Ιntriguing Phaistos Disk a tribute to Minoan Crete's mother-goddess, professor claims

The Phaistos Disk, whose decoding has puzzled specialists for over a century, is a prayer to a mother, according to Gareth Owens, Erasmus coordinator at the Technological Educational Institute (TEI) of Crete who was speaking at the TEI of Western Macedonia on Monday.

What he described as "the first Minoan CD-ROM," the disk was discovered in 1908 at the palace of Phaistos, in the northeastern part of the Aegean Island of Crete.
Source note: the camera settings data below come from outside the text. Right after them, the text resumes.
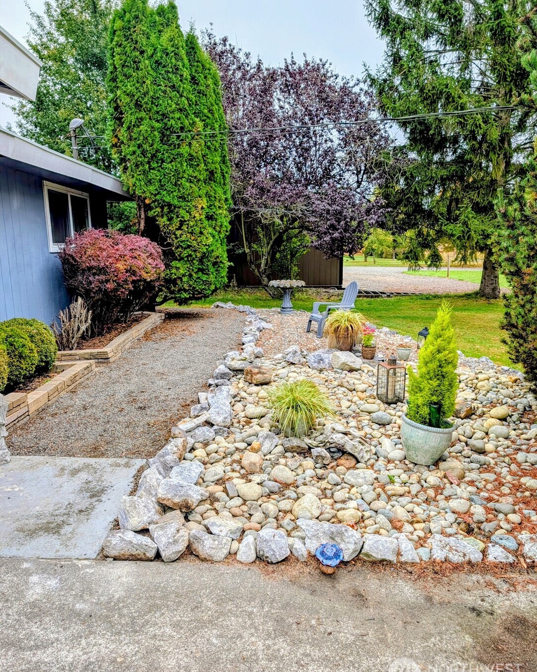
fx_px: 497
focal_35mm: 25
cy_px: 338
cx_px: 268
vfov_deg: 68.1
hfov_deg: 56.8
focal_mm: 6.9
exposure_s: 1/617
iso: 11
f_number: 1.68
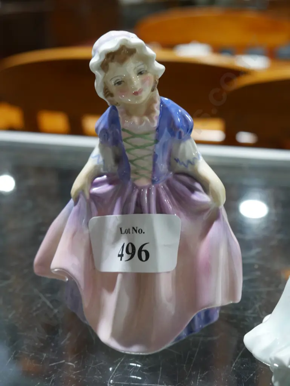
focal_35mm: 50
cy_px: 193
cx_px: 145
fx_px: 558
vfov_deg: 38.2
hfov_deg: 29.1
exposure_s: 1/60
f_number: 5.3
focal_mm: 25
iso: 800
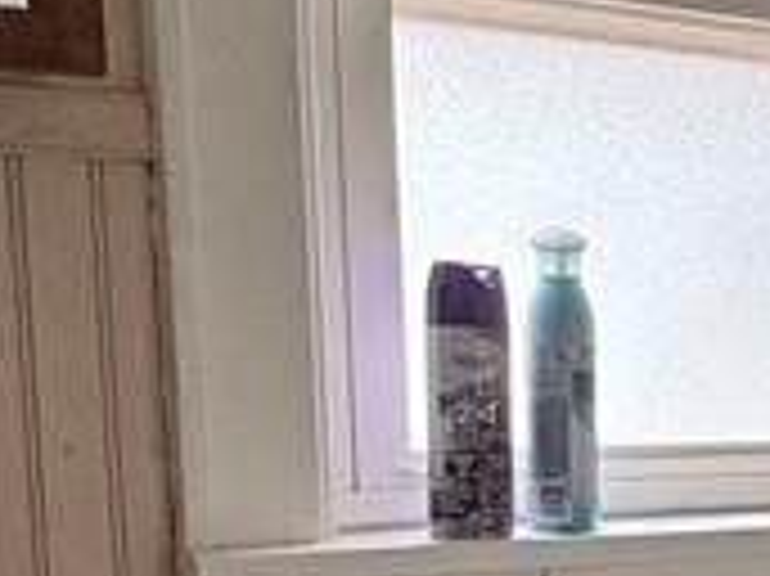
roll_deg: +0.8
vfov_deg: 17.2
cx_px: 968
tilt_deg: -6.0
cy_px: 576
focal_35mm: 84
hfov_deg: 21.3
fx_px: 1867
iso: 160
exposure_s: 1/120
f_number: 2.2
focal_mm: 2.22
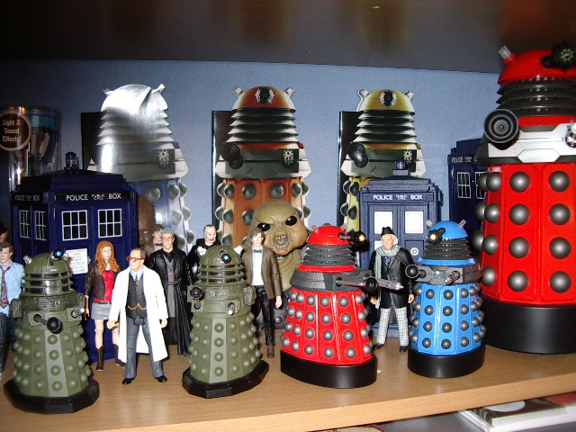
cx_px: 288
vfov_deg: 37.7
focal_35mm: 38
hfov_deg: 49.0
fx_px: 632
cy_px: 216
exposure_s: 1/60
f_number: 2.6
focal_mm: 5.8
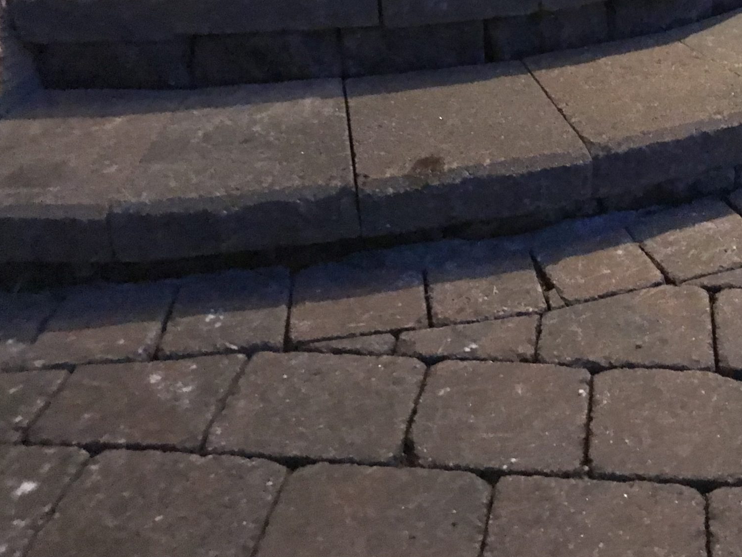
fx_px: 1029
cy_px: 94
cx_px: 571
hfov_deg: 38.5
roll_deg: +0.1
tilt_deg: -24.7
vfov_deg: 29.4
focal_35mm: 48
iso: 320
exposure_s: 1/4
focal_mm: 3.99
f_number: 1.8
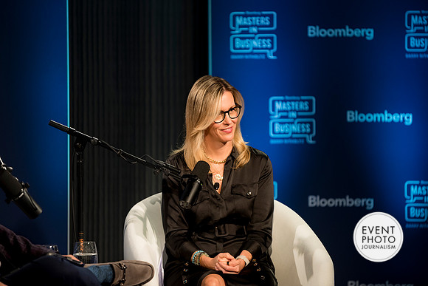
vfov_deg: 6.5
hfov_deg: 9.7
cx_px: 225
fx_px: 2519
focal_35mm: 212
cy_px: 135
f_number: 2.8
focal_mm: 200
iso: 800
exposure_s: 1/125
The round clay object, tentatively dated close to 1700 B.C., displays an unknown language on both sides which is carved in a circular fashion, from outside to the centre. According to Dr. Owens, there is one complex of signs found in three parts of one side of the disk spelling I-QE-KU-RJA (YGEIAN + AGAPI), with I-QE meaning "great lady of importance" while a key word appears to be AKKA, or "pregnant mother," according to the researcher. One side is devoted to a pregnant woman and the other to a woman giving birth, he said.

"The most stable word and value is 'mother'," and in particular the mother-goddess of the Minoan era, to whom the disk is dedicated, Owens said.

More information is available on the institution's web site (www.teicrete.gr/daidalika). According to the site, there are a total of 242 signs on both sides of the disk, based on 45 different signs, "too many for them to constitute an alphabet and too few for them to constitute a truly ideographic script, as is the case with Chinese."